**Task:**
Copy the entries below verbatim, omitting any pictures they contain.

**Source information:**
+--
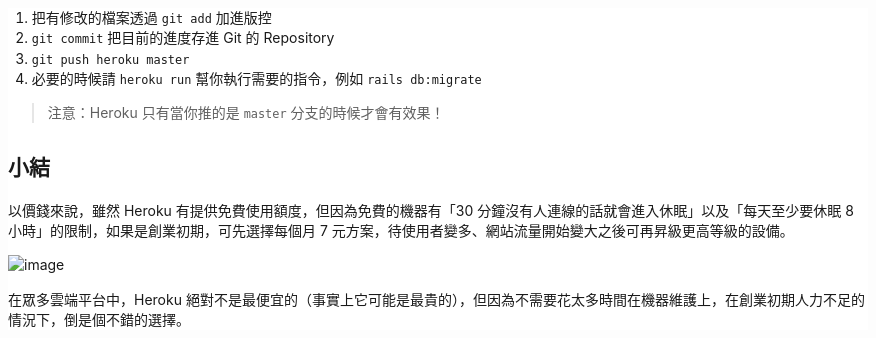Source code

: 1. 把有修改的檔案透過 `git add` 加進版控
2. `git commit` 把目前的進度存進 Git 的 Repository
3. `git push heroku master`
4. 必要的時候請 `heroku run` 幫你執行需要的指令，例如 `rails db:migrate`

> 注意：Heroku 只有當你推的是 `master` 分支的時候才會有效果！

## <a name="note"></a>小結

以價錢來說，雖然 Heroku 有提供免費使用額度，但因為免費的機器有「30 分鐘沒有人連線的話就會進入休眠」以及「每天至少要休眠 8 小時」的限制，如果是創業初期，可先選擇每個月 7 元方案，待使用者變多、網站流量開始變大之後可再昇級更高等級的設備。

![image](/images/chapter29/heroku-pricing.png)

在眾多雲端平台中，Heroku 絕對不是最便宜的（事實上它可能是最貴的），但因為不需要花太多時間在機器維護上，在創業初期人力不足的情況下，倒是個不錯的選擇。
+--
**Solution to this task:**
Source code

: 1. 把有修改的檔案透過 `git add` 加進版控
2. `git commit` 把目前的進度存進 Git 的 Repository
3. `git push heroku master`
4. 必要的時候請 `heroku run` 幫你執行需要的指令，例如 `rails db:migrate`

> 注意：Heroku 只有當你推的是 `master` 分支的時候才會有效果！

## <a name="note"></a>小結

以價錢來說，雖然 Heroku 有提供免費使用額度，但因為免費的機器有「30 分鐘沒有人連線的話就會進入休眠」以及「每天至少要休眠 8 小時」的限制，如果是創業初期，可先選擇每個月 7 元方案，待使用者變多、網站流量開始變大之後可再昇級更高等級的設備。

![image](/images/chapter29/heroku-pricing.png)

在眾多雲端平台中，Heroku 絕對不是最便宜的（事實上它可能是最貴的），但因為不需要花太多時間在機器維護上，在創業初期人力不足的情況下，倒是個不錯的選擇。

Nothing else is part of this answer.